Das OVG Bremen sah die Anordnung gegenüber dem Grundstückseigentümer (und nicht gegenüber den Mietern) als ermessensfehlerhaft an. Zwar sei der Grundstückseigentümer (als Vermieter) ebenfalls Abfallbesitzer und müsse somit die öffentlich-rechtlichen Abfallüberlassungspflichten gemäß § 17 KrWG erfüllen. Dieses könne auch mit eine Anordnung gemäß § 62 KrWG durchgesetzt werden. Allerdings weist das OVG Bremen darauf hin, dass der § 62 KrWG kein sog. intendiertes Ermessen vorgibt, d.h. dass nur eine ganz bestimmte Entscheidung (hier: Anordnung gegenüber dem Grundstückseigentümer) möglich ist. Ebenso liege – so das OVG NRW - keine erkennbare „Ermessensreduzierung auf Null“ vor, so dass in der Anordnung Ermessenserwägungen fehlten, warum gegenüber dem Grundstückseigentümer und nicht gegenüber den Mietern die Anordnung erlassen worden sei. Insoweit seien in der Begründung der Anordnung (Verwaltungsakt) keine Ermessenserwägungen erfolgt, zumal es keinen Vorrang für ein Einschreiten gegen den Abfallbesitzer oder den Abfallerzeuger gebe (vgl. OVG Niedersachsen, Beschluss vom 09.03.2011 – Az. 7 LA 50/30 -). Die Stadt habe auch nicht hinreichend genug dargelegt, dass von den Abfallablagerungen eine unmittelbare Gefahr für Leib und Leben ausging und eine Gefahrenintensität gegeben sei, so dass ein abfallrechtliches Einschreiten durch Erlass einer Anordnung zur ordnungsgemäßen Erfüllung der Abfallüberlassungspflicht gegenüber dem Grundstückseigentümer geboten war.
Ergänzend ist auf Folgendes hinzuweisen:
Der Beschluss des OVG Bremen vom 15.10.2024 verdeutlicht lediglich, dass bei einer Anordnung gemäß § 62 KrWG mit tragenden Ermessenserwägungen die erfolgte Auswahl des Adressaten begründet werden muss und nicht lediglich auf bestehende Abfallüberlassungspflichten und einen bestehenden Anschluss- und Benutzungszwang abgestellt werden kann.
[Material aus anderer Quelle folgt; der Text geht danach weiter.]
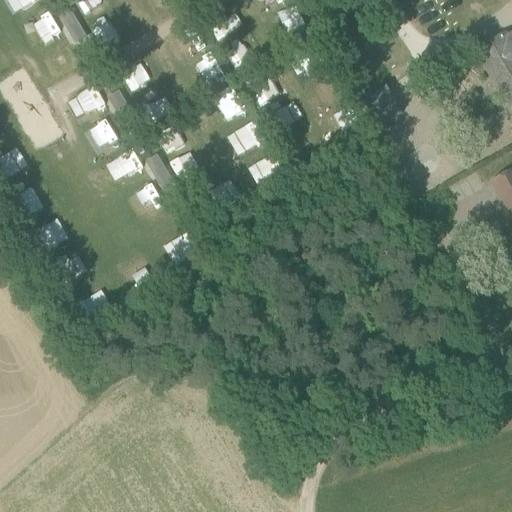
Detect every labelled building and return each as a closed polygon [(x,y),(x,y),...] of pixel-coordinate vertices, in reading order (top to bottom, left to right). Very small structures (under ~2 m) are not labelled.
[(77,0),(73,3),(83,22),(110,8),(105,0),(77,0)] [(68,9),(56,18),(77,46),(89,37),(68,9)] [(116,17),(94,32),(101,43),(124,28),(116,17)] [(478,53),(511,112),(511,37),(507,40),(506,37),(478,53)] [(367,98),(382,125),(401,115),(386,88),(367,98)] [(109,99),(120,119),(131,113),(120,93),(109,99)] [(158,155),(145,161),(160,192),(173,186),(158,155)] [(511,175),(493,186),(511,218),(511,175)]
Gleichwohl ist in der Rechtsprechung durchgängig anerkannt, dass gegenüber einem Grundstückseigentümer (und nicht gegenüber Mietern) eine abfallrechtliche Anordnung erlassen werden kann.
So hat das BVerwG mit Beschluss vom 28.04.2022 (7 B 17.21 – Vorinstanz: OVG BB, Urteil vom 09.06.2021 – OVG 11 B 20.16 -) klargestellt, dass die zuständige Behörde die Grundstückseigentümerin zur ordnungsgemäßen Entsorgung der Abfälle gemäß § 62 KrWG (Anordnungsbefugnis) i. V. m. § 15 KrWG in Anspruch nehmen kann, wenn diese ihr Grundstück an eine Firma verpachtet hat, die insolvent geworden ist.
Ebenso hat das VG Aachen (Beschluss vom 05.09.2019 – Az.: 6 L 713/19 – abrufbar unter www.justiz.nrw.de – Rz. 42 der Beschlussgründe) zutreffend entschieden, dass die Inanspruchnahme einer Grundstückseigentümerin rechtmäßig ist, weil im Rahmen der Ermessensentscheidung zur Auswahl des Pflichtigen bzw. Adressaten auch der Gesichtspunkt der Effektivität maßgeblich ist, d. h. wie der bestehende Gesetzesverstoß am besten beseitigt werden kann.
Die zuständige Behörde muss aber dennoch nachvollziehbar begründen, warum eine Inanspruchnahme des Grundstückseigentümers erfolgt, denn alternativ kommen grundsätzlich auch andere Adressaten in Betracht (vgl. OVG NRW, Beschluss vom 18.04.2024 - Az.: 20 A 726/20 – zur Wiederausbaupflicht der Einbaufirma für asbesthaltige Recyclingbaustoffe).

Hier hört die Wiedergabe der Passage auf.